The World’s Largest Lesson: Grade 7 Service Projects

Photo credit: The World’s Largest Lesson, by Project Everyone

What is Service as Action?

Service as Action is an important part of the curriculum for IB MYP students, with service being a core value of all IB learners, who strive to be caring members of the global community:

“We show empathy, compassion and respect. We have a commitment to service, and we act to make a positive difference in the lives of others and in the world around us.”

Through action, students are able to encounter the world outside of school through real life and hands-on experiences. This gives them the opportunity to form authentic connections between the lessons they learn in the classroom and what they discover in the wider community.

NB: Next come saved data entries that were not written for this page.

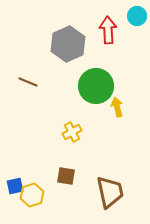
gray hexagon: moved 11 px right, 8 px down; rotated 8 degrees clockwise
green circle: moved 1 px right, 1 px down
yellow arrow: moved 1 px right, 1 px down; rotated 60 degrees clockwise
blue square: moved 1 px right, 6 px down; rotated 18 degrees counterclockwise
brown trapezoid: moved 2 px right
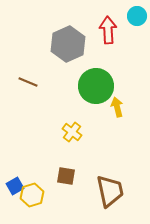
yellow cross: rotated 24 degrees counterclockwise
blue square: rotated 18 degrees counterclockwise
brown trapezoid: moved 1 px up
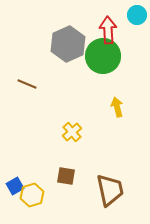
cyan circle: moved 1 px up
brown line: moved 1 px left, 2 px down
green circle: moved 7 px right, 30 px up
yellow cross: rotated 12 degrees clockwise
brown trapezoid: moved 1 px up
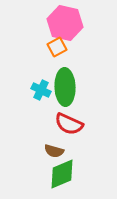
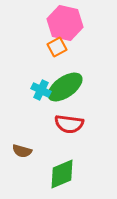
green ellipse: rotated 57 degrees clockwise
red semicircle: rotated 16 degrees counterclockwise
brown semicircle: moved 32 px left
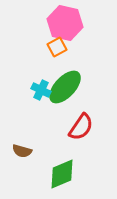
green ellipse: rotated 12 degrees counterclockwise
red semicircle: moved 12 px right, 3 px down; rotated 64 degrees counterclockwise
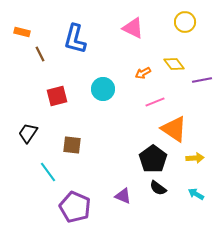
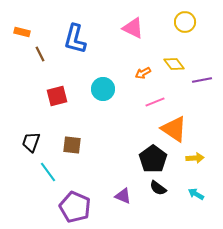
black trapezoid: moved 3 px right, 9 px down; rotated 15 degrees counterclockwise
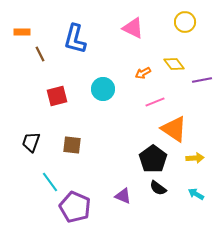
orange rectangle: rotated 14 degrees counterclockwise
cyan line: moved 2 px right, 10 px down
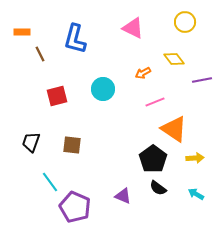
yellow diamond: moved 5 px up
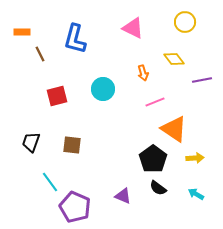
orange arrow: rotated 77 degrees counterclockwise
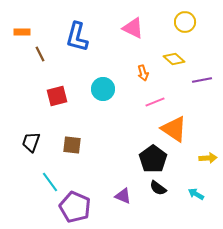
blue L-shape: moved 2 px right, 2 px up
yellow diamond: rotated 10 degrees counterclockwise
yellow arrow: moved 13 px right
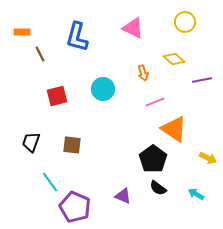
yellow arrow: rotated 30 degrees clockwise
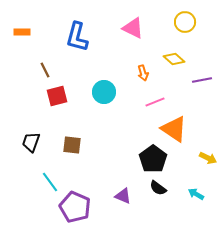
brown line: moved 5 px right, 16 px down
cyan circle: moved 1 px right, 3 px down
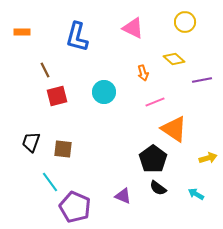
brown square: moved 9 px left, 4 px down
yellow arrow: rotated 42 degrees counterclockwise
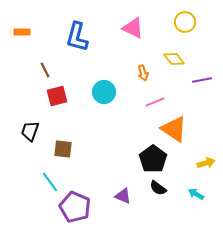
yellow diamond: rotated 10 degrees clockwise
black trapezoid: moved 1 px left, 11 px up
yellow arrow: moved 2 px left, 5 px down
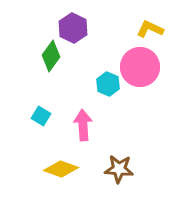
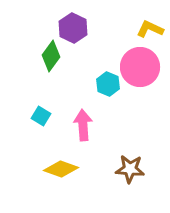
brown star: moved 11 px right
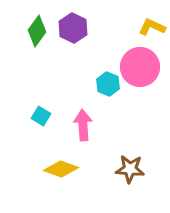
yellow L-shape: moved 2 px right, 2 px up
green diamond: moved 14 px left, 25 px up
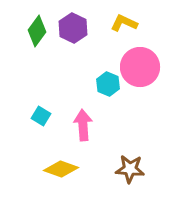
yellow L-shape: moved 28 px left, 4 px up
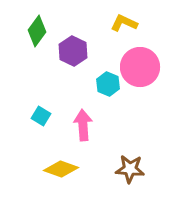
purple hexagon: moved 23 px down
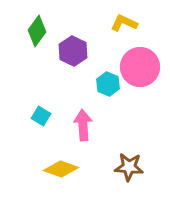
brown star: moved 1 px left, 2 px up
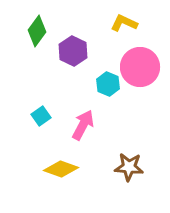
cyan square: rotated 24 degrees clockwise
pink arrow: rotated 32 degrees clockwise
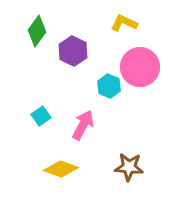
cyan hexagon: moved 1 px right, 2 px down
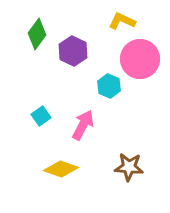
yellow L-shape: moved 2 px left, 2 px up
green diamond: moved 3 px down
pink circle: moved 8 px up
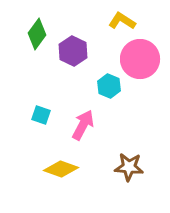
yellow L-shape: rotated 8 degrees clockwise
cyan square: moved 1 px up; rotated 36 degrees counterclockwise
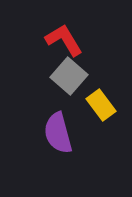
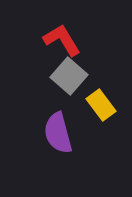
red L-shape: moved 2 px left
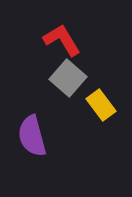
gray square: moved 1 px left, 2 px down
purple semicircle: moved 26 px left, 3 px down
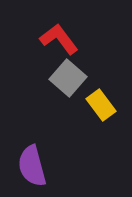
red L-shape: moved 3 px left, 1 px up; rotated 6 degrees counterclockwise
purple semicircle: moved 30 px down
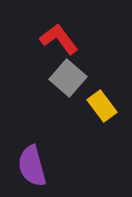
yellow rectangle: moved 1 px right, 1 px down
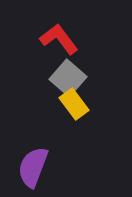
yellow rectangle: moved 28 px left, 2 px up
purple semicircle: moved 1 px right, 1 px down; rotated 36 degrees clockwise
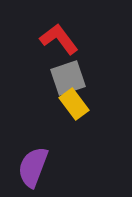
gray square: rotated 30 degrees clockwise
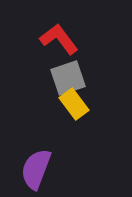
purple semicircle: moved 3 px right, 2 px down
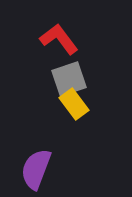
gray square: moved 1 px right, 1 px down
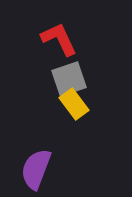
red L-shape: rotated 12 degrees clockwise
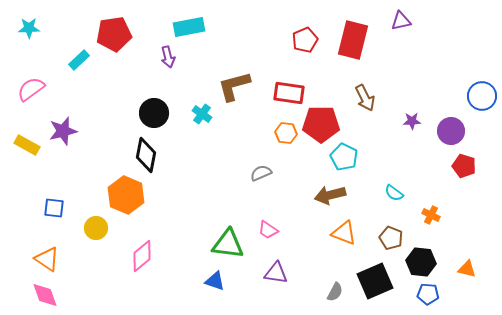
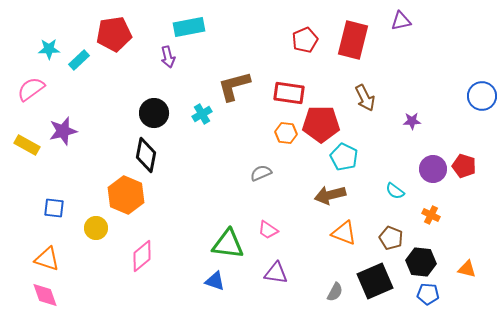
cyan star at (29, 28): moved 20 px right, 21 px down
cyan cross at (202, 114): rotated 24 degrees clockwise
purple circle at (451, 131): moved 18 px left, 38 px down
cyan semicircle at (394, 193): moved 1 px right, 2 px up
orange triangle at (47, 259): rotated 16 degrees counterclockwise
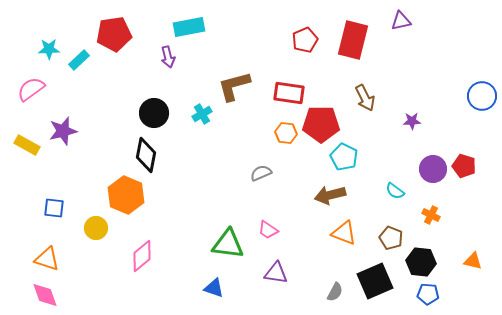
orange triangle at (467, 269): moved 6 px right, 8 px up
blue triangle at (215, 281): moved 1 px left, 7 px down
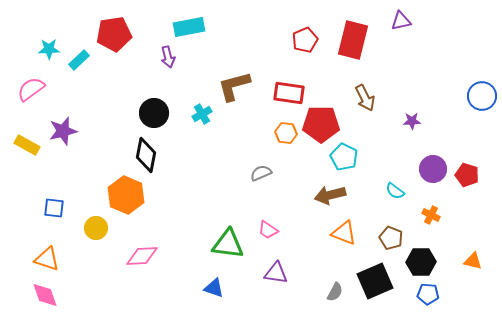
red pentagon at (464, 166): moved 3 px right, 9 px down
pink diamond at (142, 256): rotated 36 degrees clockwise
black hexagon at (421, 262): rotated 8 degrees counterclockwise
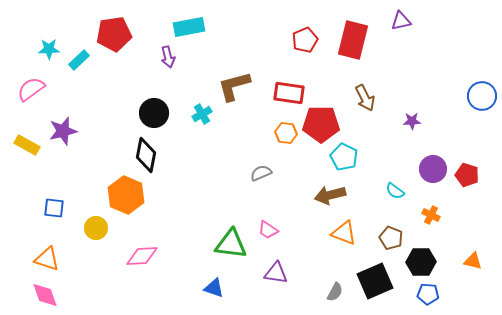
green triangle at (228, 244): moved 3 px right
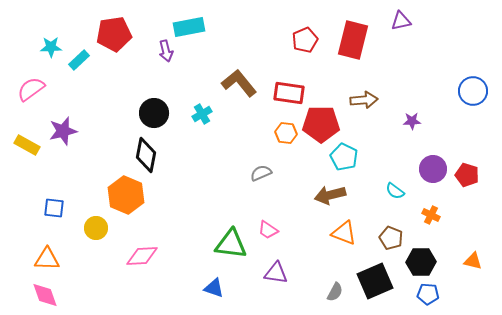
cyan star at (49, 49): moved 2 px right, 2 px up
purple arrow at (168, 57): moved 2 px left, 6 px up
brown L-shape at (234, 86): moved 5 px right, 3 px up; rotated 66 degrees clockwise
blue circle at (482, 96): moved 9 px left, 5 px up
brown arrow at (365, 98): moved 1 px left, 2 px down; rotated 68 degrees counterclockwise
orange triangle at (47, 259): rotated 16 degrees counterclockwise
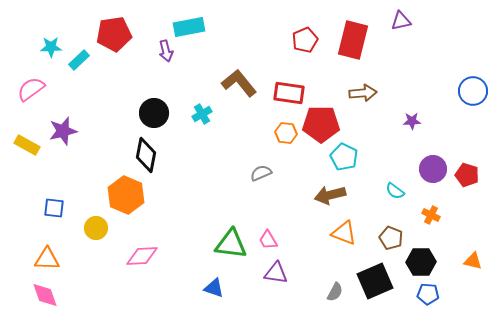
brown arrow at (364, 100): moved 1 px left, 7 px up
pink trapezoid at (268, 230): moved 10 px down; rotated 25 degrees clockwise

The experience of service gives meaning and context to their studies, while taking action in the community allows them to directly apply the lessons they are learning in a real world situation.

The World’s Largest Lesson

This year, the service projects of Grade 7 students were inspired by The World’s Largest Lesson, a campaign by the Project Everyone organisation to introduce U.N.’s Sustainable Development Goals to children all over the world. The campaign aims to unite the global community in action to end extreme poverty, to fight inequality and injustice and to tackle climate change. There are seventeen global goals which form a 15-year plan to help to achieve this vision, including no poverty, zero hunger and a good quality education.

Grade 7 Service Projects

As expected, the Grade 7 students were creative in their approach to their Service as Action projects with each group interpreting their task differently. One group engaged in service through advocacy by creating and distributing posters around ISA to raise awareness of world hunger. The target audience was their fellow students, who the group believe are the future solution for tackling global issues such as world hunger. Another group’s Food Bank Project took a local approach to tackling hunger by gathering non-perishable food and donated it to a food bank. Despite the small scale of the project, the group hopes “to inspire others to make a difference just like us.”

Some students took their practical approach on a more global scale, by collecting money and donating it to the AmyFoundation, which aims to improve the lives of impoverished children in Gugulethu, a small township in South Africa. The Zero Hunger group came up with a future-thinking approach to tackling World Hunger, focusing on a sustainable, long-term solution to feeding an impoverished family. Their goal was simply to “help people” and they achieved this by sending two chickens and a cockerel to a village in Uganda.

This is the first time that ISA has taken on this project and Service as Action Coordinator Jennifer Gryzenhout hopes to continue inspiring students through The World’s Largest Lesson:

“The learning goals for the MYP Service as Action program are well-aligned with those of the World’s Largest Lesson and so it was a logical way to inspire students to take action. Through this project, which was conducted with the guidance of their homeroom teachers, students were able to engage in the Service Learning cycle of identifying a need, planning a way to respond to the need, take action and then reflect on their process, all the while knowing that they were participating in a larger, worldwide initiative. The project allowed for student agency to direct their efforts towards an area of interest for them, and the energy and enthusiasm they had for their projects while working on them was tangible and exciting.”